I am a paid model, my work comes from both agencies and portfolio websites such as purestorm.com. Photographers pay me to take photos of me and my question is am I allowed to use these images on a personal portfolio website that I own? Must I ask the photographer permission to use the photos or do I have some kind of ownership as photographers paid me to take them in the first place or can I simply credit the photographer on my website? (and also keep intact any copyright notices they have put onto images they have taken of me). In the future should I write up an agreement with photographers stating that I would like to use the images created during a shoot on my website?

Would you as a photographer feel uncomfortable with the images being displaying on a model's personal portfolio site?

[EDIT] - I'm under the jurisdiction of England and Wales

  • \$\begingroup\$ At the very least, you'll need to tell us which jurisdiction you're in, but the general rule is that, without an agreement to the contrary, the photographer owns all rights and you have none. \$\endgroup\$
    – Philip Kendall
    Jun 3, 2015 at 15:30
  • \$\begingroup\$ my apologies I forgot to disclose that info, I have now edited my post. \$\endgroup\$
    – CornJ
    Jun 3, 2015 at 15:40
  • \$\begingroup\$ Does the photographer gave you a CD with a copy of the photos? Or you downloaded it or sanned it from a published work? It can make some diference becouse there is a chance that the photographer has not the rights anymore of the photos, but his employer. \$\endgroup\$
    – Rafael
    Jun 3, 2015 at 19:44

3 Answers 3


I don't think your jurisdiction even matters.

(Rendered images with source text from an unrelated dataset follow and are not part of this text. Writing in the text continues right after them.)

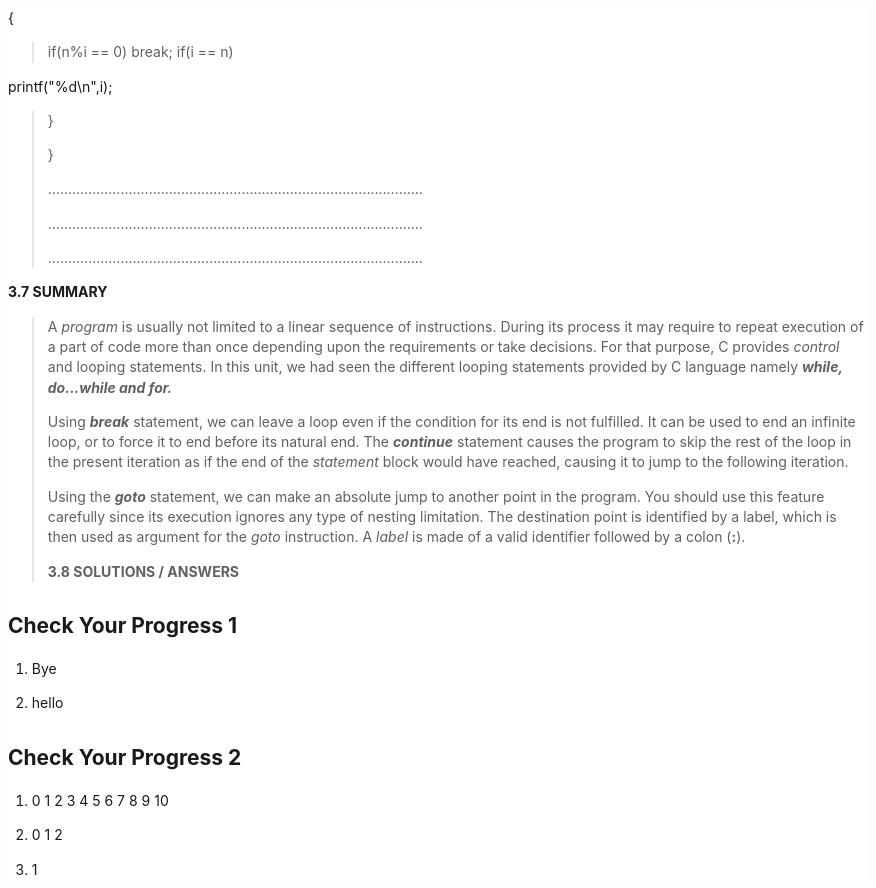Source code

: {

> if(n%i == 0) break; if(i == n)

printf("%d\\n",i);

> }
>
> }
>
> .............................................................................................
>
> .............................................................................................
>
> .............................................................................................

**3.7 SUMMARY**

> A *program* is usually not limited to a linear sequence of
> instructions. During its process it may require to repeat execution of
> a part of code more than once depending upon the requirements or take
> decisions. For that purpose, C provides *control* and looping
> statements. In this unit, we had seen the different looping statements
> provided by C language namely ***while, do...while and for.***
>
> Using ***break*** statement, we can leave a loop even if the condition
> for its end is not fulfilled. It can be used to end an infinite loop,
> or to force it to end before its natural end. The ***continue***
> statement causes the program to skip the rest of the loop in the
> present iteration as if the end of the *statement* block would have
> reached, causing it to jump to the following iteration.
>
> Using the ***goto*** statement, we can make an absolute jump to
> another point in the program. You should use this feature carefully
> since its execution ignores any type of nesting limitation. The
> destination point is identified by a label, which is then used as
> argument for the *goto* instruction. A *label* is made of a valid
> identifier followed by a colon (**:**).
>
> **3.8 SOLUTIONS / ANSWERS**

## Check Your Progress 1 

1.  Bye

2.  hello

## Check Your Progress 2 

1.  0 1 2 3 4 5 6 7 8 9 10

2.  0 1 2

3.  1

Let's take a common sense approach. You have an image of yourself. It was taken by some photographer. You think this is a very good image and you want to add it to your portfolio.

Here are the possible scenarios when adding the image:

  • You do not need the permission to do this, but the photographer does not like it. He asks you to take it down, but you insist on your rights and he is pissed.
  • You do need permission. If the photographer is concerned about it, he can force you to take it down.

In either way, will you ever get a job again with this photographer, who produced an image that's so good that you deem it worthy to add it to your portfolio, which is an outlet to find future work? Probably not.

I'm not saying that you should be unaware of the juristic status of the copyright, but instead of asking about it, why not define it in a desirable way by signing an agreement with the photographer (for example to link back to his website).

The photographer will probably appreciate your awareness of his rights (if you are not allowed to do it) or your awareness of him and his work (if you could upload it without his permission or agreement). I guess the photographer had his share of experience with "but I found it on google so I can use it". Now if you, as a model show up and ask for an agreement on the whole copyright matter, that would be professional and possibly a reason to work with you again.

  • \$\begingroup\$ I like your concept of defining it in a desirable way, your answer is very helpful, thank you very much. \$\endgroup\$
    – CornJ
    Jun 4, 2015 at 11:21

You would need permission as the work is their copyright, however you could propose that you credit back to them. The photographer may feel a benefit in getting additional publicity for their work. I wouldn't mind as long as I'm credited, however I am not a professional photographer


I'm not sure. But you probably signed a "model relese" document. In this kind of documents the model renounces some rights to comercialize, demand, ask for aditional remuneration, complain for the use or ask for removal, etc.

See if you have a copy of that. If this is regarding only for asking remuneration and not "all use" you can use them as a personal portafolio.

If the photographer gave you a copy and you did not signed any "model relese" document, thoose acts can suggest that you can use the photos in your own portafolio.

But probably you can call the photographer and carify. Ask the link to his website or contact information as an excuse and cortesy.

Also there is a chance he has not the rights anymore if he was on a special contract himself.